Junge Mitarbeiterinnen und Mitarbeiter
Ein entscheidender Gewinn waren junge Mitarbeitende. Sie waren und sind vom Alter und von der Lebenswelt näher bei den Konfirmandinnen und Konfirmanden als ich und haben so Brücken ge- und Vorurteile abgebaut. Einzelne haben bei der Konf-arbeit über mehrere Jahre mitgeholfen, das hat uns auch als Team verbunden. Allerdings ist es nicht einfach, Freiwillige für die Mitarbeit zu finden.
Besondere Anlässe
Daneben gab es neben den gewohnten (Konf-)Abenden besondere Anlässe, durch die die Gruppe Einblicke in andere Lebenswelten bekommen haben. Eine Schauspieltruppe von Behinderten improvisierte Szenen und bezogen die Konfirmandinnen und Konfirmanden ein. Wir besuchten die Fazenda im Kloster. Dabei wurde nicht nur das Kloster vorgestellt. Bewohner erzählten von ihren Abstürzen und dem Weg zur Fazenda und wie sie nun Gemeinschaft, Arbeit und Glauben leben.
Wir haben an Jugendgottesdiensten der Streetchurch in Zürich besucht, an der Hunderte junger Leute teilgenommen haben. Zuvor hatte es jeweils einen Einblick in die verschiedenen Bereiche gegeben, Eingliederungsprogramme, psychologische Betreuung, Zusammenarbeit und weitere Sozialarbeit.
Immer wieder habe ich auch Gäste einbezogen, die vom Verlust eines Menschen, von Sozialprojekten oder vom Leben mit einer besonderen Krankheit berichteten. Und schliesslich haben in den vergangenen Jahren jeweils kleine Grüppchen Gemeindeglieder besucht und ein Interview geführt. Sie haben Einblick in Lebensgeschichten und Glauben erhalten. Und sie haben gesehen, wo sich Gemeindeglieder engagieren und wie vielfältig dieses Engagement sein kann – auch für sie.

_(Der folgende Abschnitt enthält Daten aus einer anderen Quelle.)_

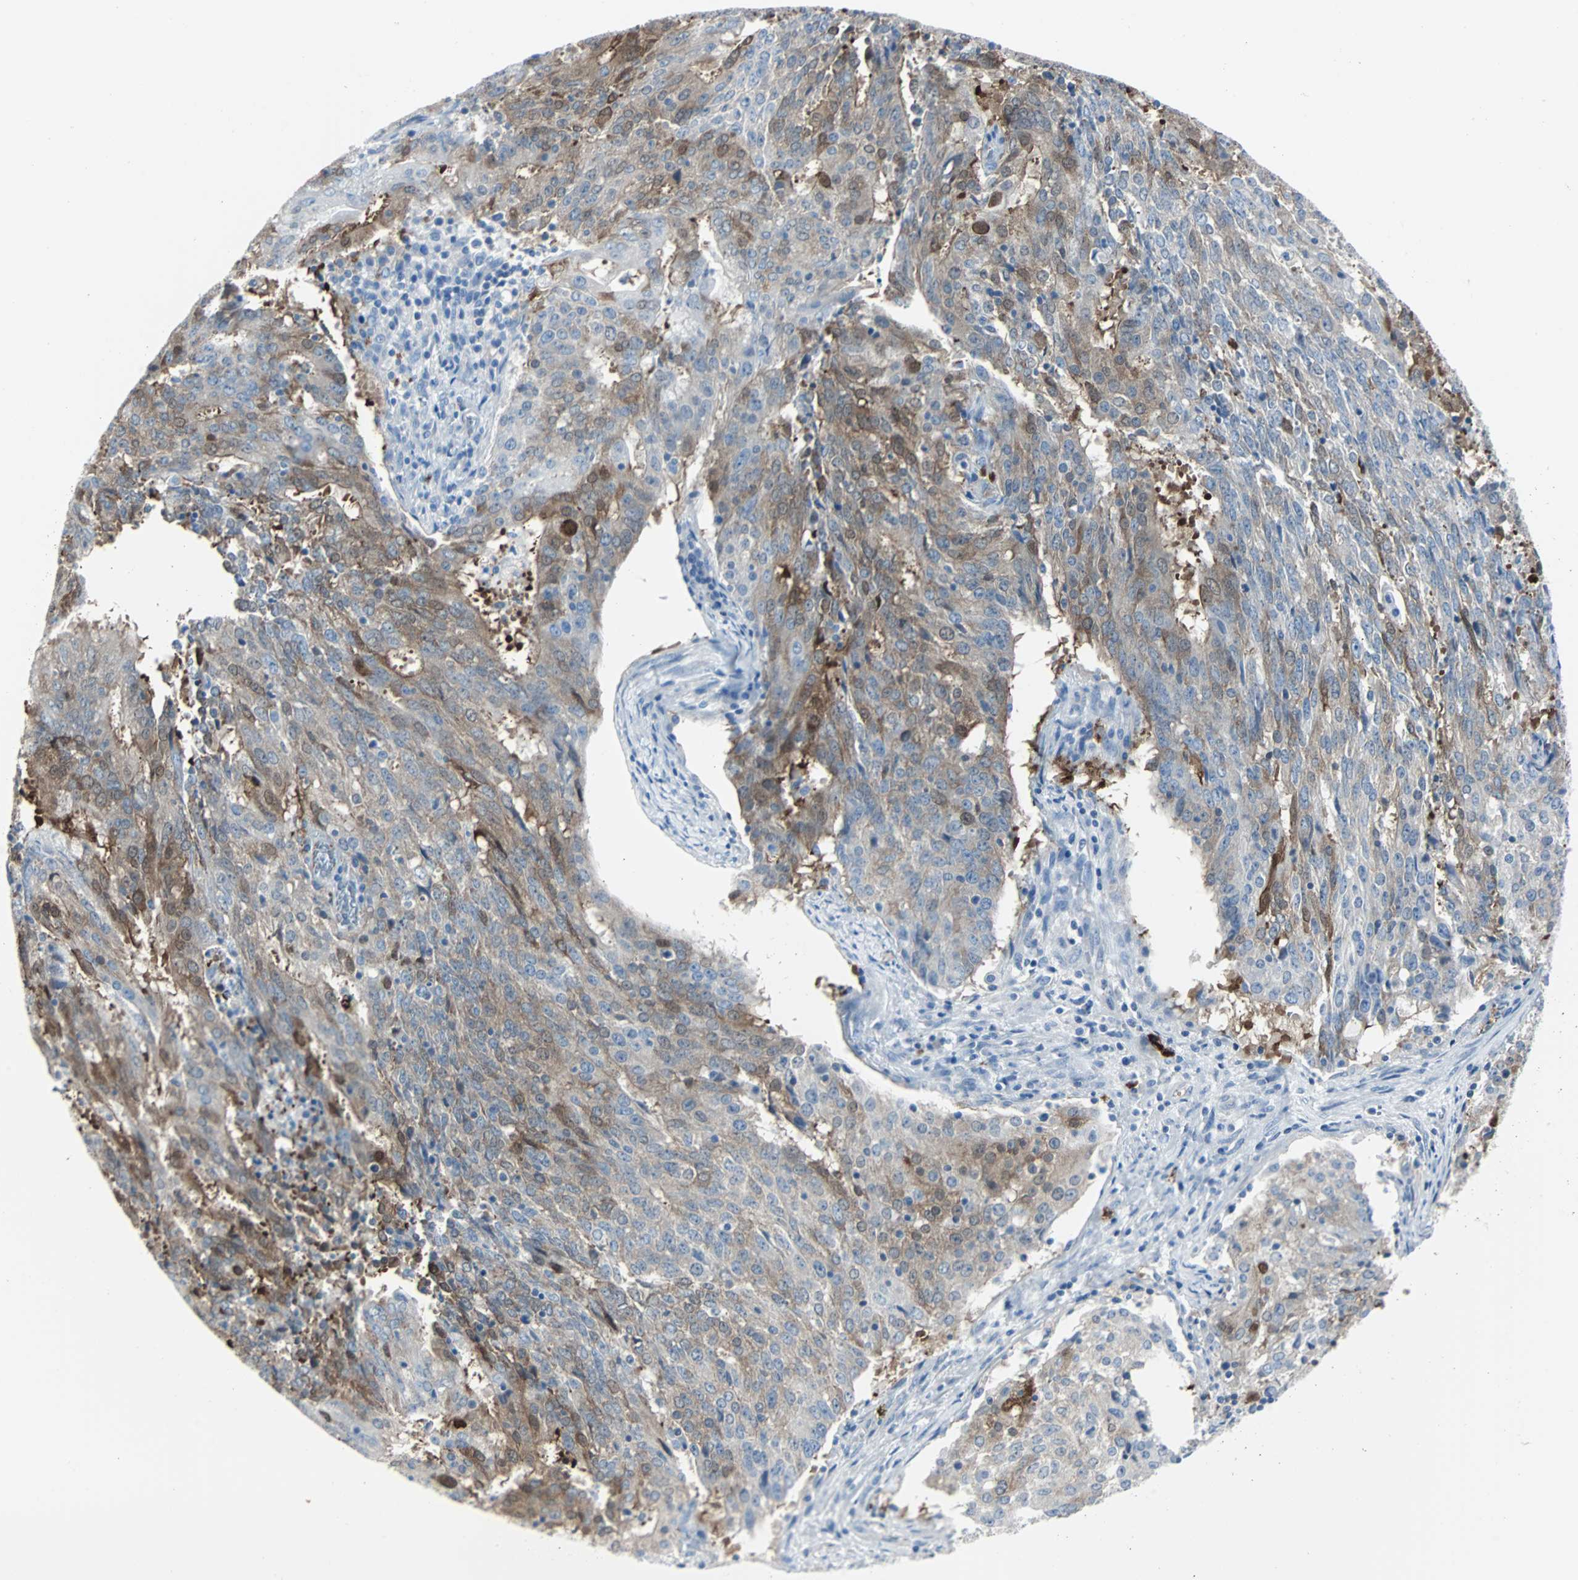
{"staining": {"intensity": "moderate", "quantity": ">75%", "location": "cytoplasmic/membranous"}, "tissue": "cervical cancer", "cell_type": "Tumor cells", "image_type": "cancer", "snomed": [{"axis": "morphology", "description": "Adenocarcinoma, NOS"}, {"axis": "topography", "description": "Cervix"}], "caption": "Immunohistochemical staining of human adenocarcinoma (cervical) demonstrates medium levels of moderate cytoplasmic/membranous expression in approximately >75% of tumor cells. Immunohistochemistry (ihc) stains the protein of interest in brown and the nuclei are stained blue.", "gene": "RASA1", "patient": {"sex": "female", "age": 44}}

Herausforderungen und Zukunftsgedanken
Natürlich bin ich beim Rückblick geneigt, eher das Positive hervorzuheben. Aber zumindest einzelne Herausforderungen möchte ich erwähnen. Eine besondere sehe ich im Gruppendruck, der manchmal gute und ehrliche Gespräche über wichtige Themen nicht zuliess. In Gesprächen mit Einzelnen stellte sich meist heraus, dass schwieriges Verhalten nur selten durch Desinteresse bedingt war, eher dass sie grad keine Lust hatten, mit etwas anderem beschäftigt waren oder dass man in der Gruppe cool sein wollte. Auch meine ich festzustellen, dass der Glaube im Umfeld der Jungen fast nicht mehr vorkommt. Viele kennen die Sonntagschule nicht mehr und haben nur vereinzelt positive Erfahrungen in Lager, Weihnachtsspielen oder christlicher Gemeinschaft.
Als ich 1987 als Pfarrer begann, habe ich davon geträumt, dass junge Leute durch gute Erfahrungen in das kirchliche Leben und Engagement hineinwachsen könnten. Nach teilweise ganz guten Erfahrungen in Wil ist es in Wattwil nur sehr vereinzelt gelungen.
Nach meiner Einschätzung braucht es für die Zukunft nicht nur gute Programme, sondern junge Leute, die den Weg durch das Konfirmationsjahr mitgehen und Gespräche ermöglichen, dass die Jungen offen reden können. Ich glaube, die Fragen nach Sinn und Hoffnung, nach Gerechtigkeit und dem Umgang mit dem Bösen in uns und in der Welt beschäftigen die Jungen weiterhin. Und für die Fragen, ob es Gott gibt und wie man die Beziehung zu ihm leben kann, braucht es einen Ort, wo man Anregungen bekommen und eigene Erfahrungen machen kann.